The MSc Contemporary India Studies degree offers a critical, cutting edge study of present day India. The programme takes an interdisciplinary approach and provides analytical training.
Students have the opportunity to choose to study contemporary India topics, issues and challenges in the following subjects: anthropology, cinema, culture, development studies, history, law, literature, politics, study of religions and languages.
The MSc Contemporary India Studies programme:
- introduces students to recent topics, methods and debates in the study of India - prepares students at an advanced level to pursue research interests - allows students to opt in for language training in Bengali, Hindi, Nepali, Panjabi and Urdu
The MSc Contemporary India Studies is based in the South Asia Institute which has an active schedule of events and seminars throughout the year and attracts renowned speakers and scholars not only from India but also internationally.
The MSc Contemporary India Studies degree offers students the opportunity to go on a 2-4 week work placement to India during the course of their studies, with placements provided through SOAS’ vibrant alumni network and the Careers Office.
Opportunities for placements fall within three broad areas: NGOs and development; business and economics; and media and journalism. They are arranged through the Careers Office and administered by the South Asia Institute.
The MSc Contemporary India Studies is designed to appeal to those interested in understanding current events and developments in India and who want to gain a deeper understanding for academic or commercial purposes such as business, industry, government departments or NGOs.
Students take the core module Contemporary India: Issues, Methods and Approaches plus two taught option modules (2 units) from the list below (a maximum of 1.0 unit may be a language course).
In addition, students write a 10,000-word dissertation on Contemporary India. The dissertation will include the option of undertaking a 2-4 week internship during the summer months either arranged by students to be approved by the course director or through the Careers Office who have a database of organisations offering internship positions in India as well as the UK in terms of diaspora activities.
Teaching & Learning
- Lectures and Seminars Most courses require students to attend two or three hours of classes each week. This time will be spent in lectures, seminars, tutorial discussions and student presentations: the exact mixture of activities varies somewhat from course to course.
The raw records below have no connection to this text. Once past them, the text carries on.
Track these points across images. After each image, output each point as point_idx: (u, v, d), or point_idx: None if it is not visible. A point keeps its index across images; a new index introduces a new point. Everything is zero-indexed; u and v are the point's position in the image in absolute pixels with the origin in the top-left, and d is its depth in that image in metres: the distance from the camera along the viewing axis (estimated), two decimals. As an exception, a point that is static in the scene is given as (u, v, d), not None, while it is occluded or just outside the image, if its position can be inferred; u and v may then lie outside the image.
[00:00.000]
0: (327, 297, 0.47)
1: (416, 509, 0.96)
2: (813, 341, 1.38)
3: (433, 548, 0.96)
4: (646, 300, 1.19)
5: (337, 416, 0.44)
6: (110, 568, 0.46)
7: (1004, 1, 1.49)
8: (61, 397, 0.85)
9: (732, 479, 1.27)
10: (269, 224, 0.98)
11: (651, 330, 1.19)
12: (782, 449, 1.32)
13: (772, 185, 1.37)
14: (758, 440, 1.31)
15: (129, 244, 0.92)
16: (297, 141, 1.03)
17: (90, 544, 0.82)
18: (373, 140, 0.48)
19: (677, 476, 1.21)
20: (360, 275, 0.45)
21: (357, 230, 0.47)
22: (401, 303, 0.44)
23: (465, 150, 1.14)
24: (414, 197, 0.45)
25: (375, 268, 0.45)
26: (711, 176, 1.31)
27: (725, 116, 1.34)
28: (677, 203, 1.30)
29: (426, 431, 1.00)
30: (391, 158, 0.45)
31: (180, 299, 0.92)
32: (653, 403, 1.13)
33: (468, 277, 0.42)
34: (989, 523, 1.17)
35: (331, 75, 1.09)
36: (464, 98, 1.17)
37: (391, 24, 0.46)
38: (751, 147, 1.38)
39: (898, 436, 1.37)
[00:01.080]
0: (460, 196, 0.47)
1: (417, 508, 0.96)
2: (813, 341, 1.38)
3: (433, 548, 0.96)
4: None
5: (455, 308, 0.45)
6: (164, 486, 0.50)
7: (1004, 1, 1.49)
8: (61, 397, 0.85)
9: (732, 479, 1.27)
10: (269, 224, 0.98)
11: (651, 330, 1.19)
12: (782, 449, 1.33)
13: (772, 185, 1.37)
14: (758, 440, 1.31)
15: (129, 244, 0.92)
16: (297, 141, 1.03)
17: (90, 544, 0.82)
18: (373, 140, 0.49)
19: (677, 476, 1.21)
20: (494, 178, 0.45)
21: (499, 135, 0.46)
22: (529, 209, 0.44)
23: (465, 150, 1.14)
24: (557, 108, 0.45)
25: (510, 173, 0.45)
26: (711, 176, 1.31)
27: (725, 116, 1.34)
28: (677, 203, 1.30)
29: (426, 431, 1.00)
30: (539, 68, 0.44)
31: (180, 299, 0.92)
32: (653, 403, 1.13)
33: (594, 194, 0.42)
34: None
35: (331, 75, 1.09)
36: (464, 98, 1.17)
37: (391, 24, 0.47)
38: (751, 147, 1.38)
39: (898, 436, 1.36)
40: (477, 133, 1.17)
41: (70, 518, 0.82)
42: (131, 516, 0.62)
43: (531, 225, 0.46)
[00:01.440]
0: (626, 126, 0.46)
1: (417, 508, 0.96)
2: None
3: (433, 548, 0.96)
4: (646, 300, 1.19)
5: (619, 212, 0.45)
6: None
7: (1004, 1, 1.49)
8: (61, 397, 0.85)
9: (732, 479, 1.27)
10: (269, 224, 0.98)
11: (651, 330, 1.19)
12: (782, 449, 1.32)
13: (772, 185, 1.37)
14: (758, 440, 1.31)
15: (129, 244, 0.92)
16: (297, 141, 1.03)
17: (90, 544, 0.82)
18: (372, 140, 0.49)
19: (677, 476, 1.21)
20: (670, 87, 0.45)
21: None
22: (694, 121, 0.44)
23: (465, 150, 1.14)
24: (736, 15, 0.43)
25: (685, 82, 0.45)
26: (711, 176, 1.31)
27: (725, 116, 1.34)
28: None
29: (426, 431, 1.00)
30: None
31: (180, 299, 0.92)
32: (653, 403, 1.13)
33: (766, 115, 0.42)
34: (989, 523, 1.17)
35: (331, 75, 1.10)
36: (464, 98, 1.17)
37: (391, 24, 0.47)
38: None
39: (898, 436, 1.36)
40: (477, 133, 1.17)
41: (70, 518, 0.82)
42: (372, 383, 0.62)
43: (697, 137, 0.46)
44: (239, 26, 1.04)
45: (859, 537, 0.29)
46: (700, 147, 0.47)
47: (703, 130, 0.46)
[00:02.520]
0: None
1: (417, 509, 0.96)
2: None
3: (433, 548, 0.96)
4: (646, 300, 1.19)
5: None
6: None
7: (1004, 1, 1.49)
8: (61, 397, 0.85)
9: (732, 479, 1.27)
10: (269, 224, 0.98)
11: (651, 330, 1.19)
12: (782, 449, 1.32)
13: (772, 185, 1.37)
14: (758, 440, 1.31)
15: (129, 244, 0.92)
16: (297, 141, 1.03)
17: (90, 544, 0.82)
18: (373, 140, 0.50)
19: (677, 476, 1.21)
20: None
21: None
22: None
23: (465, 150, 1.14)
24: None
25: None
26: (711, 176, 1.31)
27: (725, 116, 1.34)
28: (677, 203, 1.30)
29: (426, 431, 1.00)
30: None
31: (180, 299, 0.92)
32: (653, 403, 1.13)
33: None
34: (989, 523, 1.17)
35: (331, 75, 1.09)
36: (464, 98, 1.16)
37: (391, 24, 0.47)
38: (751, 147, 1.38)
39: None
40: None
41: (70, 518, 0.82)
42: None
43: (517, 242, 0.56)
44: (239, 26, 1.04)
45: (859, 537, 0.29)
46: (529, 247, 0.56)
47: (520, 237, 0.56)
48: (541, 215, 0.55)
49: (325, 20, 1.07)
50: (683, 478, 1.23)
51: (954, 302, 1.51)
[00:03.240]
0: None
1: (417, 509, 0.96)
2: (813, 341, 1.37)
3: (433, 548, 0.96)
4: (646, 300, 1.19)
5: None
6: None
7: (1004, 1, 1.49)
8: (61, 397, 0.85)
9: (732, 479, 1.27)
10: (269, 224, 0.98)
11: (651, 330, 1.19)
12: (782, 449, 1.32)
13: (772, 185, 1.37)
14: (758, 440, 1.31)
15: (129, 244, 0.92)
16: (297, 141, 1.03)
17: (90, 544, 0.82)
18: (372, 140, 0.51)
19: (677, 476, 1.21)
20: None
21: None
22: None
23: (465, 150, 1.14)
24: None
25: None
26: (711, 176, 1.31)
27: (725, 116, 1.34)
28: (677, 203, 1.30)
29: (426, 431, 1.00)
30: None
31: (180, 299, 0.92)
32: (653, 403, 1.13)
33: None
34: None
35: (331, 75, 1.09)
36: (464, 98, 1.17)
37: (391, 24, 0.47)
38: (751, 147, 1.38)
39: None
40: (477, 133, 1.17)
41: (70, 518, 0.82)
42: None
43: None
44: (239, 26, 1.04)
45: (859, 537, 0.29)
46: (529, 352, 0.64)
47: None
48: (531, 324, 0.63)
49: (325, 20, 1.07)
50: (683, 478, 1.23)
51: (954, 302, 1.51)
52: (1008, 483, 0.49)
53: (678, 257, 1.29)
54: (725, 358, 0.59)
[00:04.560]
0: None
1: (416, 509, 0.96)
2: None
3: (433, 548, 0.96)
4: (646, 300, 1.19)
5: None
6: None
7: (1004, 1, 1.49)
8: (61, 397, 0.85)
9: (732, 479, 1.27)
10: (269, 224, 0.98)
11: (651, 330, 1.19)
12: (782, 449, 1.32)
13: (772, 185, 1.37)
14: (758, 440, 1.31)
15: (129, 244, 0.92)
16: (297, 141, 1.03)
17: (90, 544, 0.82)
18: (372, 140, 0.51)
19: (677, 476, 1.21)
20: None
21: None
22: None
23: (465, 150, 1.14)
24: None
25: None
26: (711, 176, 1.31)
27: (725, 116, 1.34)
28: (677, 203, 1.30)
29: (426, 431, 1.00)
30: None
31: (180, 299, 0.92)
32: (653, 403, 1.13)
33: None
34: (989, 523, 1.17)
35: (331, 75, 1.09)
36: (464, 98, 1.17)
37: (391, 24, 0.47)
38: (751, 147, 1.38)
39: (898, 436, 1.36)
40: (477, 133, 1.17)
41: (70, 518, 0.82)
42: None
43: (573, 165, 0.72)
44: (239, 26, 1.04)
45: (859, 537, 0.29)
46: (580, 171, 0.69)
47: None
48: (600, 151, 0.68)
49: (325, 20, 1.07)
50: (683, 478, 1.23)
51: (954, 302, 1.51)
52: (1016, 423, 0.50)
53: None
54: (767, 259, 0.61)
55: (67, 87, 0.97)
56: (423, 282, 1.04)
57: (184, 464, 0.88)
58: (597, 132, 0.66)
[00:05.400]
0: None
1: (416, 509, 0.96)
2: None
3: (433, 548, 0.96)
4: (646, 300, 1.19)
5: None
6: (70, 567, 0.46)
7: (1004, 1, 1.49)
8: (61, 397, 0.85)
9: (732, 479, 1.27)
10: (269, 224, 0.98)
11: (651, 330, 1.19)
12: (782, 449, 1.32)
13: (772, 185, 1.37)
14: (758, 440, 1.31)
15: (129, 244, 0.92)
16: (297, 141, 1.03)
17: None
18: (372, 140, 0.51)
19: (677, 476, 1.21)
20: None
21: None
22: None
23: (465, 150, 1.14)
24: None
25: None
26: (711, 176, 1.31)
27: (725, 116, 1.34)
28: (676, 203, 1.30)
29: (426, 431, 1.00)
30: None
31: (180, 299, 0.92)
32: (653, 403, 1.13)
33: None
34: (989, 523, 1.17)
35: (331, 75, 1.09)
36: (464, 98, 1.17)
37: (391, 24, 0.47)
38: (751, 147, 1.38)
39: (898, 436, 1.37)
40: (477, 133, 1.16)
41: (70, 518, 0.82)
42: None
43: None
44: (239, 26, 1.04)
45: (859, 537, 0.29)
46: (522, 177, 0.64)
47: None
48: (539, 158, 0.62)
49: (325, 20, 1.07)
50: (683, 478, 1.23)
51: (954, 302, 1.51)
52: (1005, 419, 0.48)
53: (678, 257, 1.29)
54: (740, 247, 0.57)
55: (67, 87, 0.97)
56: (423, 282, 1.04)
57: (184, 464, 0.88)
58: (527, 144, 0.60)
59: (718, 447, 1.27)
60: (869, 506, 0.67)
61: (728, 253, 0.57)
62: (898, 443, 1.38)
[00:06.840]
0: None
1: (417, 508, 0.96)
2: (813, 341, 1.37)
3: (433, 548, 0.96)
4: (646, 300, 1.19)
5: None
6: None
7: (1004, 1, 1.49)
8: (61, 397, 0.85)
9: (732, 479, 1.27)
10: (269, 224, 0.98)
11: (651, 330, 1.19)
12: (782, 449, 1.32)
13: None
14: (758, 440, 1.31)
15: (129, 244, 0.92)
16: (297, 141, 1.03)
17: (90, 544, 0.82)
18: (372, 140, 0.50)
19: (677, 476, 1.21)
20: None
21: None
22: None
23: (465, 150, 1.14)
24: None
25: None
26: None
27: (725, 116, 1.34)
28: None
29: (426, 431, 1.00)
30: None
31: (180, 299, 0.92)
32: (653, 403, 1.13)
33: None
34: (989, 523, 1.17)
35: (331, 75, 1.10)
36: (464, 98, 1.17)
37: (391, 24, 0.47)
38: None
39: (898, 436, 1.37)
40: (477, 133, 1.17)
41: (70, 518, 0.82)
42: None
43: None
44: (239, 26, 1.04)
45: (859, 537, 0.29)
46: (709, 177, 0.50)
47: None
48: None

At Masters level there is a particular emphasis on students’ contributions and presentations, and students are also expected to read extensively and prepare for each class in advance.
Language courses typically involve more hours of contact time, especially at elementary level, and regular homework.
The assessment on most courses consists of two or three coursework essay assignments and an unseen written examination, sat in April or May. However, some courses are assessed purely on the basis of coursework, including essays and reaction papers.
A 10,000-word dissertation will be written on a topic agreed with the Programme Convenor of the MSc Contemporary India Studies and the candidate's supervisor.
- Learning Resources
SOAS Library is one of the world's most important academic libraries for the study of Africa, Asia and the Middle East, attracting scholars from all over the world. The Library houses over 1.2 million volumes, together with significant archival holdings, special collections and a growing network of electronic resources. The China and Inner Asia collection consists of approximately 200,000 volumes and 5,000 periodicals.